DATASET RECORDS

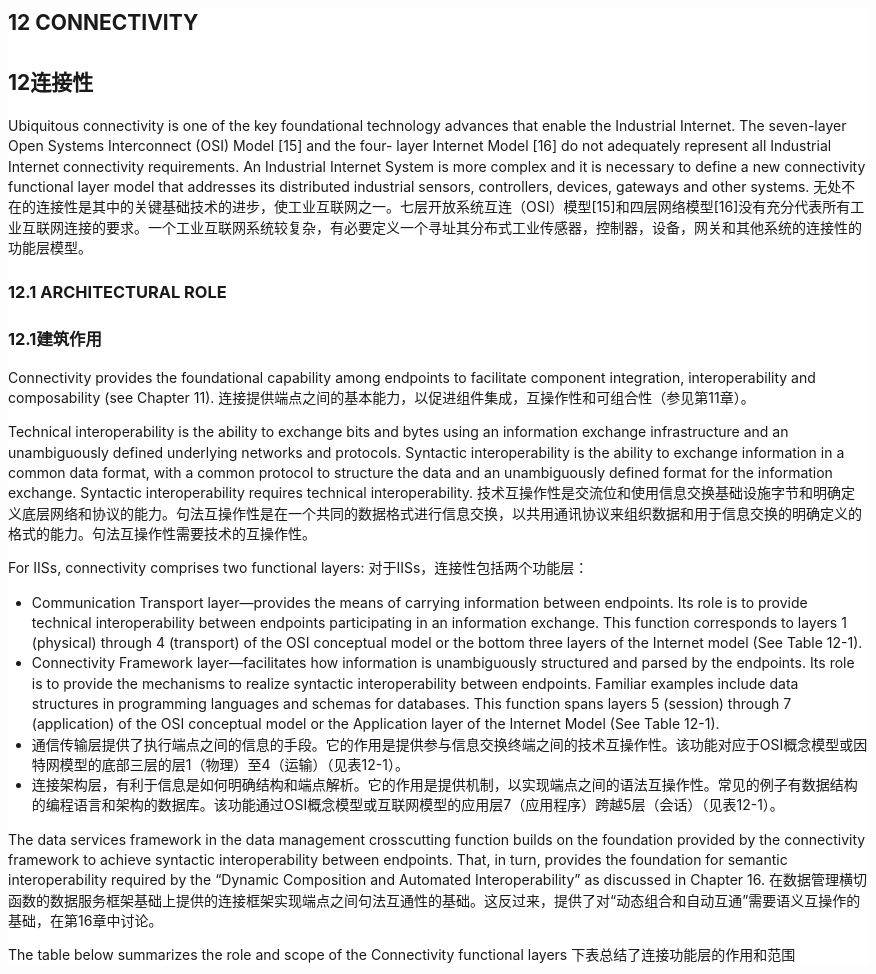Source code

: 
## 12 CONNECTIVITY
## 12连接性
Ubiquitous connectivity is one of the key foundational technology advances that enable the Industrial Internet. The seven-layer Open Systems Interconnect (OSI) Model [15] and the four- layer Internet Model [16] do not adequately represent all Industrial Internet connectivity requirements. An Industrial Internet System is more complex and it is necessary to define a new connectivity functional layer model that addresses its distributed industrial sensors, controllers, devices, gateways and other systems.
无处不在的连接性是其中的关键基础技术的进步，使工业互联网之一。七层开放系统互连（OSI）模型[15]和四层网络模型[16]没有充分代表所有工业互联网连接的要求。一个工业互联网系统较复杂，有必要定义一个寻址其分布式工业传感器，控制器，设备，网关和其他系统的连接性的功能层模型。

### 12.1 ARCHITECTURAL ROLE
### 12.1建筑作用
Connectivity provides the foundational capability among endpoints to facilitate component integration, interoperability and composability (see Chapter 11).
连接提供端点之间的基本能力，以促进组件集成，互操作性和可组合性（参见第11章）。

Technical interoperability is the ability to exchange bits and bytes using an information exchange infrastructure and an unambiguously defined underlying networks and protocols. Syntactic interoperability is the ability to exchange information in a common data format, with a common protocol to structure the data and an unambiguously defined format for the information exchange. Syntactic interoperability requires technical interoperability. 
技术互操作性是交流位和使用信息交换基础设施字节和明确定义底层网络和协议的能力。句法互操作性是在一个共同的数据格式进行信息交换，以共用通讯协议来组织数据和用于信息交换的明确定义的格式的能力。句法互操作性需要技术的互操作性。

For IISs, connectivity comprises two functional layers:
对于IISs，连接性包括两个功能层：

* Communication Transport layer—provides the means of carrying information between endpoints. Its role is to provide technical interoperability between endpoints participating in an information exchange. This function corresponds to layers 1 (physical) through 4 (transport) of the OSI conceptual model or the bottom three layers of the Internet model (See Table 12-1).
* Connectivity Framework layer—facilitates how information is unambiguously structured and parsed by the endpoints. Its role is to provide the mechanisms to realize syntactic interoperability between endpoints. Familiar examples include data structures in programming languages and schemas for databases. This function spans layers 5 (session) through 7 (application) of the OSI conceptual model or the Application layer of the Internet Model (See Table 12-1).
* 通信传输层提供了执行端点之间的信息的手段。它的作用是提供参与信息交换终端之间的技术互操作性。该功能对应于OSI概念模型或因特网模型的底部三层的层1（物理）至4（运输）（见表12-1）。
* 连接架构层，有利于信息是如何明确结构和端点解析。它的作用是提供机制，以实现端点之间的语法互操作性。常见的例子有数据结构的编程语言和架构的数据库。该功能通过OSI概念模型或互联网模型的应用层7（应用程序）跨越5层（会话）（见表12-1）。

The data services framework in the data management crosscutting function builds on the
foundation provided by the connectivity framework to achieve syntactic interoperability between endpoints. That, in turn, provides the foundation for semantic interoperability required by the “Dynamic Composition and Automated Interoperability” as discussed in Chapter 16. 
在数据管理横切函数的数据服务框架基础上提供的连接框架实现端点之间句法互通性的基础。这反过来，提供了对“动态组合和自动互通”需要语义互操作的基础，在第16章中讨论。

The table below summarizes the role and scope of the Connectivity functional layers
下表总结了连接功能层的作用和范围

TASK TO COMPLETE
Filter the listing so that only lines holding the word "functional" remain, and copy those lines.

ANSWER TO THIS TASK
Ubiquitous connectivity is one of the key foundational technology advances that enable the Industrial Internet. The seven-layer Open Systems Interconnect (OSI) Model [15] and the four- layer Internet Model [16] do not adequately represent all Industrial Internet connectivity requirements. An Industrial Internet System is more complex and it is necessary to define a new connectivity functional layer model that addresses its distributed industrial sensors, controllers, devices, gateways and other systems.
For IISs, connectivity comprises two functional layers:
The table below summarizes the role and scope of the Connectivity functional layers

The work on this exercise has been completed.